A Toothy Bite
We're gonna need a bigger boat.
On Tuesday, a yawning, 62-point outside day engulfed two days of NASDAQ action and part of a third. Volume surged 18% as the Composite led the blue chips 1.4% lower, closing at session lows. Unfortunately, this suggests more downside ahead.
Curiously, internals were bad but hardly catastrophic (see charts). However, New Lows did smother New Highs yet again, 657-132.
In a similar twist, the IBD100 didn't see a selloff as much as a street fight. The index closed down just 0.8%, while stocks that saw Accumulation and Distribution were evenly matched at 25 each. This is unusual, conflicted behavior during a broad market selloff.
The NASDAQ 200-day is just 2.2% lower, and tagging up there would mark an 8.7% pullback. This is light by NASDAQ standards. The RUT is already below its 200-day, the MID is there now, and the SPX, NYSE and WLSH are each less than 1% away. Buyers usually defend these levels, but a third Bear Stearns fund meltdown -- as well as structured credit and currency fiascos -- is unlikely to inspire much confidence on Wednesday.
Below is a 17-month NASDAQ chart that includes the May 2006 correction. As you can see, the current pullback is lightweight by comparison and is even less than the Feb slide. If the 200-day fails, important support lays near the 50% Fibonacci retrace -- a.k.a. the 2007 lows -- about 7.6% lower.
One of the more troubling developments for stocks on Tuesday were hard selloffs in AAPL, AMZN, IBM and ORCL. All have been leadership stocks for months, and tech is on an upswing. It's a bad sign when stocks with solid earnings within a leading sector are hit by heavy selling on the same day.
The VIX is offering little comfort, and continues to be a disturbing chart for equities. After a 5-month, 160% rally in the face of rising stocks, the VIX is once more poised to hit new highs. There's ample fear, but so far there's been little panic. The VIX is up 60% in two weeks, while the SPX is down just 6.4%.
What is the market so afraid of?
Options expert and CNBC contributor Jim Kingsland makes a strong case that carry trade woes intertwined with US credit pathologies is the invisible chupacabra the market fears. If Jim is right -- and this area is his strong suit -- the worst days are still ahead for the stock market.
Over the past two days, I've noticed a surprising number of analysts say, "financials are starting to look interesting here." Oh, really?

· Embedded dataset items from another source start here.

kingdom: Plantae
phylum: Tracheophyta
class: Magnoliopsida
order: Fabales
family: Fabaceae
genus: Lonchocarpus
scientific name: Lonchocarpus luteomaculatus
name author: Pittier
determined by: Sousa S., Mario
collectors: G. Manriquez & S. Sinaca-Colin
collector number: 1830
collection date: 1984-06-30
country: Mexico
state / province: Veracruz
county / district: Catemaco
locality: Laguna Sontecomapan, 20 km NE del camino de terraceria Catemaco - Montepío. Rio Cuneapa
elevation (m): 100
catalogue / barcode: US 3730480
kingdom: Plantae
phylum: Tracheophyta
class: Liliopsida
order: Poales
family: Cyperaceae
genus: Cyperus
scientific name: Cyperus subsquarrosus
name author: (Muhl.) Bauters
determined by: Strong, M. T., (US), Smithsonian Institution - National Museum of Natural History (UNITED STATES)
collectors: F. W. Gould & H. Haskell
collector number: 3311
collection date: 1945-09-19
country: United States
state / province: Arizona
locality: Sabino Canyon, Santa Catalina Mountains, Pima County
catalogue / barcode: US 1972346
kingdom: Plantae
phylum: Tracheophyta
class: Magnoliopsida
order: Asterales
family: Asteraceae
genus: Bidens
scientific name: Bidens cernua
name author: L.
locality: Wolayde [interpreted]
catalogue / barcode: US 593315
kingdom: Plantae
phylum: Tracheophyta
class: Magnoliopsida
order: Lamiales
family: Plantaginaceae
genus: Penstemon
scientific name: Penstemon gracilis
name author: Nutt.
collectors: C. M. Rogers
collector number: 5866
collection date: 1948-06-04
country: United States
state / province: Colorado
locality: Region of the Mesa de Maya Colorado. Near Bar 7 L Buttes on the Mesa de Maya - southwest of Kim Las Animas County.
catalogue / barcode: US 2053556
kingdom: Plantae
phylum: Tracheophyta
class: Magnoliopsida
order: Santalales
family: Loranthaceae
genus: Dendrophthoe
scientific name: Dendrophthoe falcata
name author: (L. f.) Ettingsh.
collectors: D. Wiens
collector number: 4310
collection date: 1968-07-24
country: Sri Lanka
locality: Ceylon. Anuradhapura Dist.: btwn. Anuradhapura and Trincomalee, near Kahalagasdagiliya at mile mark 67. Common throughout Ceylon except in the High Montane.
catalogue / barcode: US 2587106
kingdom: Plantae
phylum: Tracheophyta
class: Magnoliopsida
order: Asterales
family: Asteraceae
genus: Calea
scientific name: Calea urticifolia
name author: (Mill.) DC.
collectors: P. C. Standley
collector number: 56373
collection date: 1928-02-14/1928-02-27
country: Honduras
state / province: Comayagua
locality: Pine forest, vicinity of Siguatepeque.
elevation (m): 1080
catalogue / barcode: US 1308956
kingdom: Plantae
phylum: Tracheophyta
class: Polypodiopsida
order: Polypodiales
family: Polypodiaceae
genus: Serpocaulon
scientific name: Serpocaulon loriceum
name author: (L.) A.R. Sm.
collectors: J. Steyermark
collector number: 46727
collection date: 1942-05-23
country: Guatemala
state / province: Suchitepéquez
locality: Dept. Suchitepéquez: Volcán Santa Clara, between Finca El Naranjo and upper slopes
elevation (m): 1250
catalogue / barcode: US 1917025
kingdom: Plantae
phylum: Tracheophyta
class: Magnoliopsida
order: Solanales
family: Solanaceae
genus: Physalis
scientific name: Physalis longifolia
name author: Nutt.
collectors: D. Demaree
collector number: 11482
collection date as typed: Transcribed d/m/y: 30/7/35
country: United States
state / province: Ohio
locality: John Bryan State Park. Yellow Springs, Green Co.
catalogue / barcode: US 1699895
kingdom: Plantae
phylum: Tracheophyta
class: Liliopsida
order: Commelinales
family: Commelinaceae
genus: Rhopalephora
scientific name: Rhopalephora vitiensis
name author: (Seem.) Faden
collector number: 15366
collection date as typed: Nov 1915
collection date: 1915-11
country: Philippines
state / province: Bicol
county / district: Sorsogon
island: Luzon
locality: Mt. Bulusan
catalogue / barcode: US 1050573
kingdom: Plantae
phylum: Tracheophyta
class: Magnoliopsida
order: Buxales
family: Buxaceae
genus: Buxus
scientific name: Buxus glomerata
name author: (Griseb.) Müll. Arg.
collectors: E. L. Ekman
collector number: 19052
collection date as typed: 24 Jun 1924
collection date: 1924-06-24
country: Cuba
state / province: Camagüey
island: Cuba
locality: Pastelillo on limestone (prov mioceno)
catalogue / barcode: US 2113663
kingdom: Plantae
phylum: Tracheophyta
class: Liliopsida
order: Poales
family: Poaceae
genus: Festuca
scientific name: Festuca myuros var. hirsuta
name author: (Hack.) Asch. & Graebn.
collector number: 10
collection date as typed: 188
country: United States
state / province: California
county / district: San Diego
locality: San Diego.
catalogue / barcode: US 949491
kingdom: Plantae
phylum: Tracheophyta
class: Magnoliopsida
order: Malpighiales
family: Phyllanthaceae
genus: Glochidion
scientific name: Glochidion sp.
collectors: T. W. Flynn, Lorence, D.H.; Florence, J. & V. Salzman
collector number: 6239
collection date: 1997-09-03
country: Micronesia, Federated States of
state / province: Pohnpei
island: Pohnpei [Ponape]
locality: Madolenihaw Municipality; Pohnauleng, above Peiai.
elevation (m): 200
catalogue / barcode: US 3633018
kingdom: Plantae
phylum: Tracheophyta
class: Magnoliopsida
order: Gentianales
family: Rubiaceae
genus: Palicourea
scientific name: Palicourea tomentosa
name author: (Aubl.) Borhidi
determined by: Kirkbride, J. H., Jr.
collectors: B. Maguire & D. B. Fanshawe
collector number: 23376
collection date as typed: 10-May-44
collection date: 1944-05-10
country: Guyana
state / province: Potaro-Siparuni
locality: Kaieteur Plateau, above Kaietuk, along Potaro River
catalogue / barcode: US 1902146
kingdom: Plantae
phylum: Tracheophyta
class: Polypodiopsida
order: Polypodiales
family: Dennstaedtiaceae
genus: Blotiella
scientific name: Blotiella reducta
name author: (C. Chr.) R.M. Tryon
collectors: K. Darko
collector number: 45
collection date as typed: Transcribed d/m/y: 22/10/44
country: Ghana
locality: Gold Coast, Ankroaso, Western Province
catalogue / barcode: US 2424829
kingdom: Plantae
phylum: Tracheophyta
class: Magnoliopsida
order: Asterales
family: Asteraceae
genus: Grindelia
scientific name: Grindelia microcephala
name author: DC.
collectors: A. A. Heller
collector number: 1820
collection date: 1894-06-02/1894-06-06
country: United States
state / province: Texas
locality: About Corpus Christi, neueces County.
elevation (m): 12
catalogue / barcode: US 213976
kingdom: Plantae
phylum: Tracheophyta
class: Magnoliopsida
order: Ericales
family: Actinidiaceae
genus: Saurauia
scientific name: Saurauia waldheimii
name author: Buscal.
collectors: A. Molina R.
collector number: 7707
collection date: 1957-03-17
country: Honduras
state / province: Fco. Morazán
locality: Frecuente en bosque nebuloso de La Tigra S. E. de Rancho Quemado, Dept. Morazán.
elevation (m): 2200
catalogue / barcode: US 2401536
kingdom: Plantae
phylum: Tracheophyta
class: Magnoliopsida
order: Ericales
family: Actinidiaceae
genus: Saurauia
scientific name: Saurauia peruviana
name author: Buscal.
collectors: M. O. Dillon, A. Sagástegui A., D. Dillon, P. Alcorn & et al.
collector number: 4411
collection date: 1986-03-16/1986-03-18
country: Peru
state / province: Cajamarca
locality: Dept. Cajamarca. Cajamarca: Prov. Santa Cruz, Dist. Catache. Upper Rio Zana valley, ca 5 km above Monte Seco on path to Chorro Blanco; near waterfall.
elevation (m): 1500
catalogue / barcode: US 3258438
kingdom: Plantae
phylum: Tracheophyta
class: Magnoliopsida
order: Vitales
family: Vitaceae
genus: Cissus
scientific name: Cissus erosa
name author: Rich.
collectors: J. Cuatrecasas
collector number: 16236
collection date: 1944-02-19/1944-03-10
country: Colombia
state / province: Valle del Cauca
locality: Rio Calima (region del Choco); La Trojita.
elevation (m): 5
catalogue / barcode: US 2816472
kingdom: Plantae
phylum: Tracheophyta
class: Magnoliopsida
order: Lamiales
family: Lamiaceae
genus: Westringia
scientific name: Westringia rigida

After today, XLF is down just 13% from its high, a 50-day Death Cross looms, and there's no evidence that the coast is clear for financial stocks. Be late to this party. You'll have a much better time.
The market continues to offer few signs that it's near a bottom, even as tricky storm clouds seem to be gathering. Be patient.
And keep an eye on the VIX.
Wednesday is going to be interesting, to say the least.
best
dk
2 comments:
Um, someone else mentioned the carry trade as the proximate cause for the selloff, and he mentioned it late last week. See paragraph two of my post from Friday.
;-)
http://www.billakanodoodahs.com/2007/07/predictive-model-output-%e2%80%93-jul-27-2007/
Sorry that I missed that, Bill. Good post.